Coal found in the eastern United States can contain as much as 10 percent of sulfur, while western coal is cleaner with less than 1 percent. In order to rid coal of this acid-making matter, it needs to be cleaned. One step is pre-processing plants that crush coal and put it through a water bath where the coal floats and the sulfur particles sink. It also takes scrubbers in the smoke stacks of power plants to bind to the remaining and combusted sulfur and eliminate it before it can escape into the air.

The issue of nitrogen in coal, which combines with oxygen to for nitrogen oxide (NOx), causes visible brown clouds around our cities. To combat NOx, scientists have devised a two-stage combustion where smaller amounts of oxygen are introduced in relation to the amount of fuel, which makes it tough for the nitrogen to combine with oxygen to form NOx. This method has proven to reduce NOx by 50%.

Both of these steps have been improvements over how we burn coal to make energy, but they’re not good enough to call coal clean.

Gasification

A more efficient means of stripping coal of contaminants is to turn it into gas. Blasting hot, but not burning, coal with steam turns it back to a mixture of component parts – carbon monoxide and hydrogen – both gases. These gases are then burned in turn to spin turbines at the first pass, and then the hot gas exhaust from this process can be channeled for second-stage energy generation by turning water into steam that turns another turbine.

One of the best outcomes of gasification is that scientists have come up with ways to strip more than 90 percent of the sulfur and dirt particles from coal through this process. The detailed diagram of the integrated gasification combined cycle (IGCC) power plant process below gives you a sense of the complexities of this process.

Cutting Carbon

While gasification solves a few of the problems, there’s still the issue of carbon. Coal is the second leading source of carbon dioxide emissions in the United States, a key contributor to global warming. The prevailing answer to dealing with carbon dioxide emissions is called carbon sequestration, the process of pumping the carbon dioxide gas underground for long term storage. Carbon sequestration projects are now underway all around the world.

Our ability to store carbon underground with out any harmful side effects is still untested. Some scientists fear leakage through sils, the contamination of aquifers that might harm drinking water, and the potential for geological instability. The technical feasibility will take time and testing to fully understand.

What is Clean?

Even with all of these scientific advancements, coal is inherently a dirty energy source that needs to be mined, hauled and handled with biproducts such as ash and mercury to be dealt with after energy is extracted. When compared with harnessing the power of sun, wind or water, coal is definitely at a clean energy disadvantage.
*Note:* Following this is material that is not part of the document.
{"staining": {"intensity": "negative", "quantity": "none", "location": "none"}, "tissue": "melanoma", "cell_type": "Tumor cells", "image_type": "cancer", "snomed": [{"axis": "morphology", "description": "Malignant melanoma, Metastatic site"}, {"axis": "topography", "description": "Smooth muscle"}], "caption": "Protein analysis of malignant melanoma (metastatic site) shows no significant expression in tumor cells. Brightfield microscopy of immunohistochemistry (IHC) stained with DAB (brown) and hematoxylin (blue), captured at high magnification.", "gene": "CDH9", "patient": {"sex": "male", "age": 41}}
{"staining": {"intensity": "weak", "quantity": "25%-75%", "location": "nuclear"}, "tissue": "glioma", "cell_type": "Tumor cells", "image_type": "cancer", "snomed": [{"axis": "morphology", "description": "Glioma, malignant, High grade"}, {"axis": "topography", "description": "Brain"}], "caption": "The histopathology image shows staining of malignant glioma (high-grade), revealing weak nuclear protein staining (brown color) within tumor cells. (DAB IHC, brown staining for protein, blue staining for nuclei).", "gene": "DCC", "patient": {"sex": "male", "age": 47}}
Coal has thrived for decades because it is plentiful and cheap to burn. Efficiency hasn’t really factored into the process until recently, because we can no longer tolerate harmful practices that jeopardize the longevity of humankind’s existence on our planet. Now that all the costs of this energy source are becoming  apparent, we’re going to need to break out all of our scientific and engineering skills to make coal cleaner even if it can’t be considered clean.